The national Emergency Operations Committee (COE) is developing a matrix of traffic rules that will apply in each of Ecuador’s 221 municipalities after the national health emergency ends on Sunday. This is necessary, says ECU-911 director Juan Zapata, to avoid “transportation chaos” in the country.
“Beginning September 14, each municipality will set its own rules and this must be coordinated to avoid difficulties for cross-country travel, both for private vehicles and public buses,” he said. “We will have jurisdictions where travel restrictions will remain in place while others will lift all restrictions.”
Although not all local governments have determined their traffic rules, most of them have. Current restrictions will remain in place in Cuenca, Guayaquil and Loja while they will be eliminated in Ibarra and Ambato.
“Our goal is to safely reopen travel in the country and not have roadblocks to travel due to different rules,” Zapata says. “For example, if someone is driving cross-country they should not be stopped by rules in a city they are passing through. By establishing a matrix we can see the different rules and work with municipalities to coordinate transit. We must establish a unified national model that is not disrupted by local conditions.”
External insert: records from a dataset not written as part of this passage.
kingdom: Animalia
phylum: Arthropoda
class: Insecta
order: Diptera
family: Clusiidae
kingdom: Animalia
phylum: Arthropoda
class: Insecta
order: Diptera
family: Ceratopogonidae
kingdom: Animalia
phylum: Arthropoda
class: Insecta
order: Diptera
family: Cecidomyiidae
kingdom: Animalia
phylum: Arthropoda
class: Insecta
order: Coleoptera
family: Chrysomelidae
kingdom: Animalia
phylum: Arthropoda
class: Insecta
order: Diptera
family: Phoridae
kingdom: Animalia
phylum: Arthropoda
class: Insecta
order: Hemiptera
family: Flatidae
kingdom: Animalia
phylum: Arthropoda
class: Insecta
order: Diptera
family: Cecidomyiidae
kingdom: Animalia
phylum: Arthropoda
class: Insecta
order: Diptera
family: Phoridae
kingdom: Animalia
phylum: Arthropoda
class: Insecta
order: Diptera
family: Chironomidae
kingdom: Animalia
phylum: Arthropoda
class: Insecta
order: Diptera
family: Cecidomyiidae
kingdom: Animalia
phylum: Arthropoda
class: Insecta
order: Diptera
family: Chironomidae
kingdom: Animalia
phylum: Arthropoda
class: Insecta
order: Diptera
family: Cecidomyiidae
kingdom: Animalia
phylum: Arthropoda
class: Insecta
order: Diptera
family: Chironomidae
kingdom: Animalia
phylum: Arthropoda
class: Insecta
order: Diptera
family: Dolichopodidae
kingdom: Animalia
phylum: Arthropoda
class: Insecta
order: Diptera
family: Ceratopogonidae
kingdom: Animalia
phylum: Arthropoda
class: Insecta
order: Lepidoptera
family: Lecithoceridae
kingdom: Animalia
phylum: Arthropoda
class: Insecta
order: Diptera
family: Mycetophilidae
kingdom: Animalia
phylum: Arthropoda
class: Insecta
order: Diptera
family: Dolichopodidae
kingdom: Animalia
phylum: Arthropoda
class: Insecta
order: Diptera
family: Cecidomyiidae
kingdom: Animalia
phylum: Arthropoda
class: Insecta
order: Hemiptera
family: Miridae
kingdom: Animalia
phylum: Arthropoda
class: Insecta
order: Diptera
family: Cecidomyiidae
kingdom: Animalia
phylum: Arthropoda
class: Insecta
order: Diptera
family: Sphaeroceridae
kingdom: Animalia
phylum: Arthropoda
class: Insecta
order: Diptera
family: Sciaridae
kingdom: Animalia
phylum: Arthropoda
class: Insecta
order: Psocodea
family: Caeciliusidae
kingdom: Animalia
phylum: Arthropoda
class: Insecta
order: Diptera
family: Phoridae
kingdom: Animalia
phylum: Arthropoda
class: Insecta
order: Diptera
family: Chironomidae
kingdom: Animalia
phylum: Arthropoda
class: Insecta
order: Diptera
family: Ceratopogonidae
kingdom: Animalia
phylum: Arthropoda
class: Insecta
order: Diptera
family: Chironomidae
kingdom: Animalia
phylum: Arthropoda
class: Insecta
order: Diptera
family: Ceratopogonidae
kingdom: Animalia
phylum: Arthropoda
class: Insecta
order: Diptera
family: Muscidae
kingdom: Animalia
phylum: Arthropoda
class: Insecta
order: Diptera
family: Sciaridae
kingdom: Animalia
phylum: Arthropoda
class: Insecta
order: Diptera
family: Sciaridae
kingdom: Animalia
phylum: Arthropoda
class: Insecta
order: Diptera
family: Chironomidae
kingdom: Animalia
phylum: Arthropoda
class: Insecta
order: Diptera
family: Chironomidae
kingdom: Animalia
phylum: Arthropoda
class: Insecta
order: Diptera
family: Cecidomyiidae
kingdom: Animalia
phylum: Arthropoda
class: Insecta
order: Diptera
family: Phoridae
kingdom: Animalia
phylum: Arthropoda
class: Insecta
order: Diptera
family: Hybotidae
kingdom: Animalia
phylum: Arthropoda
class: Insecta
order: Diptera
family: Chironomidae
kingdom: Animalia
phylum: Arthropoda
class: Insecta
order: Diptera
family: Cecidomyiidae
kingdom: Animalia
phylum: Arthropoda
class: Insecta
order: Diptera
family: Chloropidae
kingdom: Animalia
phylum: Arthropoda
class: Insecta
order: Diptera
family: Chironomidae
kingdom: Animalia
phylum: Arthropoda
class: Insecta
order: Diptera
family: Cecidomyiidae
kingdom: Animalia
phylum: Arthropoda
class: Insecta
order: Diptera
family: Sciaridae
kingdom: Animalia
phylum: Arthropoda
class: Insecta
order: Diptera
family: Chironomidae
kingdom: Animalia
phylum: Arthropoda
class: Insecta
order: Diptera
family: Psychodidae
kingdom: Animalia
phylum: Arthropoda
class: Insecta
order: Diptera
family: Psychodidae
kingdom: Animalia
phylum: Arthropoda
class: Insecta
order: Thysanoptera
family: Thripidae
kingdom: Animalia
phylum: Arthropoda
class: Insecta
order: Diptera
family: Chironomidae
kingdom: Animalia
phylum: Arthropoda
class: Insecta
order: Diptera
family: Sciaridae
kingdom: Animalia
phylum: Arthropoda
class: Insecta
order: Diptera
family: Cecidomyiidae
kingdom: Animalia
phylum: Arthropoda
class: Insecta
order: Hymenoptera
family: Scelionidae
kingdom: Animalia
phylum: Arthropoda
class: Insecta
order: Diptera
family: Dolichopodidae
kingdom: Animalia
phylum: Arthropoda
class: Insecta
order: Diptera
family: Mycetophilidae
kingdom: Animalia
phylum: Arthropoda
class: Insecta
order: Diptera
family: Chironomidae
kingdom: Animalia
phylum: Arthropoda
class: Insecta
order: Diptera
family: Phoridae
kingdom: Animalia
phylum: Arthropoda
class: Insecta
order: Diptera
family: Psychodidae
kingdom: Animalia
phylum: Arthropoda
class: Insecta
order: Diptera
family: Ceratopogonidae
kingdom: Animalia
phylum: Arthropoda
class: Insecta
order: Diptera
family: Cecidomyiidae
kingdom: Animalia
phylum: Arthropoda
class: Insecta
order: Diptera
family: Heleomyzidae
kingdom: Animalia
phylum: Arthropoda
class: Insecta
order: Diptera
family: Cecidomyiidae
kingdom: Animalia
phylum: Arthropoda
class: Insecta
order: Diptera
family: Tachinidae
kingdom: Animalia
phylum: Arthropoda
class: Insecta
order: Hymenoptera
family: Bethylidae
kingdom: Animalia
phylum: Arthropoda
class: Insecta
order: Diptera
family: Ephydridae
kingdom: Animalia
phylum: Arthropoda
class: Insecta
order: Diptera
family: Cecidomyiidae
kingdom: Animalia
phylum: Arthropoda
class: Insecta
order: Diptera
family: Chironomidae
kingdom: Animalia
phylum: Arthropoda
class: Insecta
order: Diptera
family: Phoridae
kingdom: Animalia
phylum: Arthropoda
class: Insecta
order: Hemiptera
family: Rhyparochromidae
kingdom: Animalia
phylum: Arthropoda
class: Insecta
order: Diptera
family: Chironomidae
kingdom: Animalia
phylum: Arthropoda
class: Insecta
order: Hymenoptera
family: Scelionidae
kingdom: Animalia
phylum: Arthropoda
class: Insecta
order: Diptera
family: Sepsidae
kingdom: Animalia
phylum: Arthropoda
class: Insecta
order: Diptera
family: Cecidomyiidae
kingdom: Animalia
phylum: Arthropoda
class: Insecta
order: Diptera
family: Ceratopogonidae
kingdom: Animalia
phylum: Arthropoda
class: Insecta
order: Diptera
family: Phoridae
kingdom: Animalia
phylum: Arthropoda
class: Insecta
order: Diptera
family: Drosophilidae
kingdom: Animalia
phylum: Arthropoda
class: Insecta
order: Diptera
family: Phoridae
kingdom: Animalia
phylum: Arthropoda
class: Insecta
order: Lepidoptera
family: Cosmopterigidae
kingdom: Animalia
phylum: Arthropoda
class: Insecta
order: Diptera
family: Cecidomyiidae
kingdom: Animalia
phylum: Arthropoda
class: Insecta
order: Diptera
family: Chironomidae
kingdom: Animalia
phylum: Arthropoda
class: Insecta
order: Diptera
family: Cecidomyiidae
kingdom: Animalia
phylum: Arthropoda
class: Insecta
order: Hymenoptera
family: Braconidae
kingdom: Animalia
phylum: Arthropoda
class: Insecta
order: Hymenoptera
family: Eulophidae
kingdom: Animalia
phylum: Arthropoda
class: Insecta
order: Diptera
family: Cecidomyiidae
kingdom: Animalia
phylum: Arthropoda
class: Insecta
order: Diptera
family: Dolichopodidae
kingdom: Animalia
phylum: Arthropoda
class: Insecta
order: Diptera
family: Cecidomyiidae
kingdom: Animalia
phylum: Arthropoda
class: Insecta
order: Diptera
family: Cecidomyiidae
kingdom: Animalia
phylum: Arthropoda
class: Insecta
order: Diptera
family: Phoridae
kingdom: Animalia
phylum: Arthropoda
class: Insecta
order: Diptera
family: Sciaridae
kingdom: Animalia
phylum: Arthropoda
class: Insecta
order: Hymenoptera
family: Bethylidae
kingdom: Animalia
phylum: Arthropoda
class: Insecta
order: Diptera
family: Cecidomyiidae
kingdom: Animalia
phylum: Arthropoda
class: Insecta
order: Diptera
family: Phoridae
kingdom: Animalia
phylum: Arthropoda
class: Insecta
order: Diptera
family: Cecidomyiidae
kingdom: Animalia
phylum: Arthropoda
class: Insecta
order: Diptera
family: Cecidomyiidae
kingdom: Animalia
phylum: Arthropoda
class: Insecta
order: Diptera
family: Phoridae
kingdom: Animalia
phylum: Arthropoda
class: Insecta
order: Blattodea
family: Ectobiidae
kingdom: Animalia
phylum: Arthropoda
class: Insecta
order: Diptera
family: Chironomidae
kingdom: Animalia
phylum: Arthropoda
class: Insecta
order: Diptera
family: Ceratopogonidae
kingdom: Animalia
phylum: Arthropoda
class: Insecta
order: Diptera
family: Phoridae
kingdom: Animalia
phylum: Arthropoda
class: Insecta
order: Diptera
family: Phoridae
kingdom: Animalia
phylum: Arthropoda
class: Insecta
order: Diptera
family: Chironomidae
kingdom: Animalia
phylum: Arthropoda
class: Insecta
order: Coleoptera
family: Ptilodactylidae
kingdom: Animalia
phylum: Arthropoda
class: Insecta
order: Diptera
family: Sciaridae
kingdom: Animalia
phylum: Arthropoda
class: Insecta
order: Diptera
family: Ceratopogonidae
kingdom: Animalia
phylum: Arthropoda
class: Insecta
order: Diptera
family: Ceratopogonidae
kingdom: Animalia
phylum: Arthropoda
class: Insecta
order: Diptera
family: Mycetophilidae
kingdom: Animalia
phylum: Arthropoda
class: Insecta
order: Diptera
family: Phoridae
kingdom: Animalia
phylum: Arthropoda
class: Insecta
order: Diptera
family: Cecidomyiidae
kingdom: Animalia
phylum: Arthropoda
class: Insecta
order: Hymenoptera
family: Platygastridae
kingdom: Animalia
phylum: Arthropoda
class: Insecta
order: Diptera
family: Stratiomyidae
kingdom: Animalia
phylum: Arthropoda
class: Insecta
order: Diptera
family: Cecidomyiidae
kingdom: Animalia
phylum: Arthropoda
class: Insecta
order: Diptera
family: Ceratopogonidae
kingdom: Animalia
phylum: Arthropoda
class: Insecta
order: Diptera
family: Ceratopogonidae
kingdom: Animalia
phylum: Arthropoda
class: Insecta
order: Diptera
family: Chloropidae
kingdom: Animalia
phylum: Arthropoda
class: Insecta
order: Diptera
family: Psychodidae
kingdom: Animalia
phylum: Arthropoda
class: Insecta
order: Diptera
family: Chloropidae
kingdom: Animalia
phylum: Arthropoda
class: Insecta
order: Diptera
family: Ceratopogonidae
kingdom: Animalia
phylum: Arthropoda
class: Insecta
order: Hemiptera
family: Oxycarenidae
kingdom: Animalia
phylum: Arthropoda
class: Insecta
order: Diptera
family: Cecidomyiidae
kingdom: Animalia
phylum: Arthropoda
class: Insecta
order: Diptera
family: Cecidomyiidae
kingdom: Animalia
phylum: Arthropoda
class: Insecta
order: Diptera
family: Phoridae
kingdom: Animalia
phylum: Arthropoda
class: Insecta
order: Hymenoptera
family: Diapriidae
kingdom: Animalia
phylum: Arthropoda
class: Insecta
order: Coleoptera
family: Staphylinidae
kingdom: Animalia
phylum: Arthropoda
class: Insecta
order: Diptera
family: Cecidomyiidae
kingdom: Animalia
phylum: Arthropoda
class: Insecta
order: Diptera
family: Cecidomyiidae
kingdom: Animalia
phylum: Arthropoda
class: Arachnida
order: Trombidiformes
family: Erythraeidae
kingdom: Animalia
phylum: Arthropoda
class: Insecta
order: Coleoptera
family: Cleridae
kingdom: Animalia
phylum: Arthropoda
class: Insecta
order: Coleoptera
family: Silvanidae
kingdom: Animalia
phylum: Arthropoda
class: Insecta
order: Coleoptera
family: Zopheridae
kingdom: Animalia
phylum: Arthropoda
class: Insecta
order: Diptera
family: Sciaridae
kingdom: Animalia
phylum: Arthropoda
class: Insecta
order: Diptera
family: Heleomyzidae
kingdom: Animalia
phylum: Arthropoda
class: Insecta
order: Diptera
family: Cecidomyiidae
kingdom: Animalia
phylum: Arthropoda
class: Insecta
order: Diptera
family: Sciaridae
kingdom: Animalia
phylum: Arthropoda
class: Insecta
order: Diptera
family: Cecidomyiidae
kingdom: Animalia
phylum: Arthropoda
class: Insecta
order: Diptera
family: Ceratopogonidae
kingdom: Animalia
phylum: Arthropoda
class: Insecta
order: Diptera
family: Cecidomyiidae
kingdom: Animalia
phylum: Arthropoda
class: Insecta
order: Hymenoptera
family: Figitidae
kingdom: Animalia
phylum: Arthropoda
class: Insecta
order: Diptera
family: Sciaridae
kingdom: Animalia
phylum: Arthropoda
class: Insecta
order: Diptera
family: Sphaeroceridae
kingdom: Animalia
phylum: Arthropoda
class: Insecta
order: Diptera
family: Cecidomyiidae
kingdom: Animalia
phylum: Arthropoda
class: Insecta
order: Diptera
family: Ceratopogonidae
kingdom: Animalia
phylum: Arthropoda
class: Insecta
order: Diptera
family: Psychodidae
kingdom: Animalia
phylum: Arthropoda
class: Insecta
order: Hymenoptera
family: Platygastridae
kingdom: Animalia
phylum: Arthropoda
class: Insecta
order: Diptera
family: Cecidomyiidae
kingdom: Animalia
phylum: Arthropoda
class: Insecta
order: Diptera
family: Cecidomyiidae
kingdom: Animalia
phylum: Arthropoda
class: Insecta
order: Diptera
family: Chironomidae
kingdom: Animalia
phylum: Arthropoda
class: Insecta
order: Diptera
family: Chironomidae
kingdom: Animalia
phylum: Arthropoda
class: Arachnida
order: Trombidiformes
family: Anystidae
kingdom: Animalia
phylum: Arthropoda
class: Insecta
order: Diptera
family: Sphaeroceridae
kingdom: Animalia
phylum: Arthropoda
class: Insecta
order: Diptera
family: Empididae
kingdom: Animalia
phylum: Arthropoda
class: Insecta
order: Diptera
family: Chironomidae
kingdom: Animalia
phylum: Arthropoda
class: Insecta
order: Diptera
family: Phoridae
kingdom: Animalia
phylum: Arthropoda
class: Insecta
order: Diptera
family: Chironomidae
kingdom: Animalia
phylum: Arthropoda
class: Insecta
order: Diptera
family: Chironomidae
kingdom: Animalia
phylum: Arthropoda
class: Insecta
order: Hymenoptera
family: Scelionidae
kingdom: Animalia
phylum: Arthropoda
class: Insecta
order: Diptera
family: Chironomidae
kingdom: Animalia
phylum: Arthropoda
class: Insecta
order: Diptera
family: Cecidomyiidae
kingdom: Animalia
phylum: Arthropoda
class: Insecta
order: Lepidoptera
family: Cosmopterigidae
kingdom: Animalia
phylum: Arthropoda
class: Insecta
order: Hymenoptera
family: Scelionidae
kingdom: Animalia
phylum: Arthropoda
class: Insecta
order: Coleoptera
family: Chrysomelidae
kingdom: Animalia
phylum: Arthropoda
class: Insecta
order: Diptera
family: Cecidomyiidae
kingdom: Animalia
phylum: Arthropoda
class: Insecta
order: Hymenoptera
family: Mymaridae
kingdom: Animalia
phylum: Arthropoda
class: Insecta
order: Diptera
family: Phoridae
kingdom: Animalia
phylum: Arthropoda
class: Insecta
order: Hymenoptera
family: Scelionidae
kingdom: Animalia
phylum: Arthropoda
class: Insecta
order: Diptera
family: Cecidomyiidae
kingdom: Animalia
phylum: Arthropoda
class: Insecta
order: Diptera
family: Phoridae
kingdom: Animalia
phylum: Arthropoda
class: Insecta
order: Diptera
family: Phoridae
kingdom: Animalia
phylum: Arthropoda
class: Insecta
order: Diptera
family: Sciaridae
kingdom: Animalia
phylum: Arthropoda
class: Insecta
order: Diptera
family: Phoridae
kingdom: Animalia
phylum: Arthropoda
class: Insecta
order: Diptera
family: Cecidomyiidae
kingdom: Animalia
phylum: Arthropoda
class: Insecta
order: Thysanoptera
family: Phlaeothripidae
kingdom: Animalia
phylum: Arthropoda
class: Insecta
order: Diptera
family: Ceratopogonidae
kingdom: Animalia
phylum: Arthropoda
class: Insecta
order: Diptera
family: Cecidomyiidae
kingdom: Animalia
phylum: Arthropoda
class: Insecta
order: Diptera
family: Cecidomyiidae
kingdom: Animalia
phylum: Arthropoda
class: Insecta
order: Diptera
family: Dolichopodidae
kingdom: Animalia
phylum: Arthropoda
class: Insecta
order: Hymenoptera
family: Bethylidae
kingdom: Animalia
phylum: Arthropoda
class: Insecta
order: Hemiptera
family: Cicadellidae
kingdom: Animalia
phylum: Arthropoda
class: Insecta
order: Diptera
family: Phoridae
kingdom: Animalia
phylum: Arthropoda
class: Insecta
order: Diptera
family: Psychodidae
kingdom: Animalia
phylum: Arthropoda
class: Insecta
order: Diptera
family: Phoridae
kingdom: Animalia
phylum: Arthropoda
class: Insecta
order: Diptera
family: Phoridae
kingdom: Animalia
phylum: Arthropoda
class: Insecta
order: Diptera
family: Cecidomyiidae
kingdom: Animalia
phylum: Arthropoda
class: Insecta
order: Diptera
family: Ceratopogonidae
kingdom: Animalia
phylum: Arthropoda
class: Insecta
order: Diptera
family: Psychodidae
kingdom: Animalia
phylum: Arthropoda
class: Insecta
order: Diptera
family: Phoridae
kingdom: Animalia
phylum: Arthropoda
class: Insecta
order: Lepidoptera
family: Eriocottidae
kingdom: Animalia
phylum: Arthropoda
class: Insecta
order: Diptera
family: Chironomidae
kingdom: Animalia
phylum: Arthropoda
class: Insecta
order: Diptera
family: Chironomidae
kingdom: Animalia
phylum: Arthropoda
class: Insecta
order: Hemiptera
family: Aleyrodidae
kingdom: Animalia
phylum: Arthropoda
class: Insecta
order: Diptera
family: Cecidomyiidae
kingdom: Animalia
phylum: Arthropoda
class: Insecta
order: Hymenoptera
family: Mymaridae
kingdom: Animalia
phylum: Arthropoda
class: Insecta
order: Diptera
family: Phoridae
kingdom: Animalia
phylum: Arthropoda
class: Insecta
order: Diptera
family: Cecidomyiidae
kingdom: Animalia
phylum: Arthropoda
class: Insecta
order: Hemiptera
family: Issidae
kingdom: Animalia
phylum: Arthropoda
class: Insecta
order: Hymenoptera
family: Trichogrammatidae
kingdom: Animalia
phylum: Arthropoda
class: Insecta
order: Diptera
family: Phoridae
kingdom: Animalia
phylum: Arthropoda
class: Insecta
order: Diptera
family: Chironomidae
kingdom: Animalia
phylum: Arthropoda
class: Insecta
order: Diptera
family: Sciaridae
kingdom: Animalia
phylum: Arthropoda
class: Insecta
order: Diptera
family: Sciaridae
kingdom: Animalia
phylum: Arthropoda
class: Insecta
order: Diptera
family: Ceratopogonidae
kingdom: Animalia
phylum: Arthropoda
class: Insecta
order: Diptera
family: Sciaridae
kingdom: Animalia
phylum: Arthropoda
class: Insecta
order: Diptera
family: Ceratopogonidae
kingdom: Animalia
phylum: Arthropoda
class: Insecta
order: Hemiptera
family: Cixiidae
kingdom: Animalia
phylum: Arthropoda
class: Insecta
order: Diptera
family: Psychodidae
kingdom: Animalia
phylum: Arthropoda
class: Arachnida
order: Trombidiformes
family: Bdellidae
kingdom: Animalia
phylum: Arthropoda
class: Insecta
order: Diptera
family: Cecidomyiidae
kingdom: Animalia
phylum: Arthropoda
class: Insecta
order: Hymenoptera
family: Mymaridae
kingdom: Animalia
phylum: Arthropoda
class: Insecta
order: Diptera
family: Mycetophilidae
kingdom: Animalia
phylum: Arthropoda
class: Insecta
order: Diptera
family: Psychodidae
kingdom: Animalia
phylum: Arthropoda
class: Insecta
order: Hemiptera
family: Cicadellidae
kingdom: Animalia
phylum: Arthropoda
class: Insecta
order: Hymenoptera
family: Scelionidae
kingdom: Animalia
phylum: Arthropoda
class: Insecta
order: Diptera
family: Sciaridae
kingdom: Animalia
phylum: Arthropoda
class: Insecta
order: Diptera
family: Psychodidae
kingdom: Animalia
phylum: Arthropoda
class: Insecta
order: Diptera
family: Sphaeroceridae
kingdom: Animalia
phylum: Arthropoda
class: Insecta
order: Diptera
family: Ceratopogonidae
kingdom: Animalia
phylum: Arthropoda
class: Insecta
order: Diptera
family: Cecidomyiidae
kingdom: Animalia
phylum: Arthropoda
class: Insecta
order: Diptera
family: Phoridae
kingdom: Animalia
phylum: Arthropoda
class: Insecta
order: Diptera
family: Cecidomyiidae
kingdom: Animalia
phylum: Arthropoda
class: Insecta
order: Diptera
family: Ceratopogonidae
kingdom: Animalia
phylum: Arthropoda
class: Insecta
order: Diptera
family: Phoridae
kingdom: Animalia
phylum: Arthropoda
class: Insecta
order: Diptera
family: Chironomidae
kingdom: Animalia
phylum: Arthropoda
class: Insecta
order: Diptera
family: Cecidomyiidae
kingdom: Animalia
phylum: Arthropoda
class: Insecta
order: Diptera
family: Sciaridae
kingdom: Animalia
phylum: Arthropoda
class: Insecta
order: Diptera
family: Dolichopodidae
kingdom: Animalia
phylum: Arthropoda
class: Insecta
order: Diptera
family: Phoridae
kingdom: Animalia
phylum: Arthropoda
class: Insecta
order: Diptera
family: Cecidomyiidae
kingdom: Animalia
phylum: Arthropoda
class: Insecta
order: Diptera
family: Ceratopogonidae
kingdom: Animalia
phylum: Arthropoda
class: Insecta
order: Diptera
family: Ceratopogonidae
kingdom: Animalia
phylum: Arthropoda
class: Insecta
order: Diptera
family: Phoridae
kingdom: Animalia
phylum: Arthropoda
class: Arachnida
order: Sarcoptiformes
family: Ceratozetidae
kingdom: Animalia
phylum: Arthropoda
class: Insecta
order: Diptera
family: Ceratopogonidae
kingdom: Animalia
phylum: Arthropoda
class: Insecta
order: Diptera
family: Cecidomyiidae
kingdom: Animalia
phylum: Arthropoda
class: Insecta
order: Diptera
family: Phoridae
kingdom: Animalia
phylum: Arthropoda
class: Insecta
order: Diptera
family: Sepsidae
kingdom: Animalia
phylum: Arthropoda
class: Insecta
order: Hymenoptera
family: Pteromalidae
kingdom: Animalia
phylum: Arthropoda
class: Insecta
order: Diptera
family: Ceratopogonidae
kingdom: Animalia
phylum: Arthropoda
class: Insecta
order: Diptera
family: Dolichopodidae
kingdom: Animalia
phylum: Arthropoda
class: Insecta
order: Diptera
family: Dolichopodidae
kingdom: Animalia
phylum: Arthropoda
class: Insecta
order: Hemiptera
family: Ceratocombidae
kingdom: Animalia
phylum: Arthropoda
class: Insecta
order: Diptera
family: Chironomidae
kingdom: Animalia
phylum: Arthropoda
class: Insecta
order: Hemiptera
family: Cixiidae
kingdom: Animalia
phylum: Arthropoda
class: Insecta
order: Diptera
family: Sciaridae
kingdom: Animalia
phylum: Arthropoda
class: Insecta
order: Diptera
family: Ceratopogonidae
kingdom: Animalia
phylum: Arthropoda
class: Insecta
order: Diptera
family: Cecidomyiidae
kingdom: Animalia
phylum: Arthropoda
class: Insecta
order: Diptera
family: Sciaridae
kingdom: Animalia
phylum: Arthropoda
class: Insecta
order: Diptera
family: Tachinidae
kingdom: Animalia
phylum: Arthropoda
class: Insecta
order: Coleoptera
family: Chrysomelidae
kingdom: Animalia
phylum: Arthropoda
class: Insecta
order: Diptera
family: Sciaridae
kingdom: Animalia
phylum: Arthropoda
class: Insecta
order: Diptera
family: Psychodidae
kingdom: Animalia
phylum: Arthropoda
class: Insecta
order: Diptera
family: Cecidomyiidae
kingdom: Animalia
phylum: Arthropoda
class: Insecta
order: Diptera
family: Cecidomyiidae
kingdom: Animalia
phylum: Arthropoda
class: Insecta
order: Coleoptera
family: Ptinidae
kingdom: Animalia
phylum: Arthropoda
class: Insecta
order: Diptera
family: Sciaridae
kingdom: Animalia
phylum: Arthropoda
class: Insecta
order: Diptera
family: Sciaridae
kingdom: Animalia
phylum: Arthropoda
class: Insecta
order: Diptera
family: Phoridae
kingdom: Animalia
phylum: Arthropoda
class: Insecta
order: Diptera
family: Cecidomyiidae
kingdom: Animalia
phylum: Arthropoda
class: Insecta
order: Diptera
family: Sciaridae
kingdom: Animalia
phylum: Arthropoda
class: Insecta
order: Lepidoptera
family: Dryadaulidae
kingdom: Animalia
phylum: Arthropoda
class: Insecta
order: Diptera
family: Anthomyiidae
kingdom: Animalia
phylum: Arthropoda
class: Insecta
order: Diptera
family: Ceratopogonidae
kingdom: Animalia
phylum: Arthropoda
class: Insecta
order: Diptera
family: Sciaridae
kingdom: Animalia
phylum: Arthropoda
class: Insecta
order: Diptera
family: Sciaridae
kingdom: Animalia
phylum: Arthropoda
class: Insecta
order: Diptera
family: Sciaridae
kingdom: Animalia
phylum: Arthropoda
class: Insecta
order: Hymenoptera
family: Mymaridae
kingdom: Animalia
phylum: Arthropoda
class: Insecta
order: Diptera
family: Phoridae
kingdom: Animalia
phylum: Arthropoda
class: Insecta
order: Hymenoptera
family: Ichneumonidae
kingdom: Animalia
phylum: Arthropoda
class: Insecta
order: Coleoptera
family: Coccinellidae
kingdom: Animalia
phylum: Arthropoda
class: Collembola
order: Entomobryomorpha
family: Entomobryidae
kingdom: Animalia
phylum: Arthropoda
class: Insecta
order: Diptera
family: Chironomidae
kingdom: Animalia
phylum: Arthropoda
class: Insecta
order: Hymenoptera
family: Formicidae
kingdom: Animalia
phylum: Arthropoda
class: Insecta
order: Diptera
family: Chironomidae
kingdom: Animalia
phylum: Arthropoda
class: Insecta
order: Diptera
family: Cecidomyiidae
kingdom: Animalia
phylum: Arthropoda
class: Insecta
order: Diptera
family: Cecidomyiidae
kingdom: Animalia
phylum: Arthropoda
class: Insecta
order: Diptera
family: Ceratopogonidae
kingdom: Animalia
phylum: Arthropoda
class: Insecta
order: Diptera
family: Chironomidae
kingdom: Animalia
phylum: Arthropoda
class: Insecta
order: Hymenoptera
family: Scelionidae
Zapata said the traffic matrix will be completed this weekend, once all municipalities establish post-emergency rules, and the national transportation plan will be announced next week.
Zapata said that discussions are underway with Colombia and Peru regarding the reopening of international borders. “This has been complicated by the severe Covid outbreaks in Colombia and Peru but the situation is now improving in both countries,” he says. “Fortunately, Ecuador is further along in the progression of the disease and in its recovery.”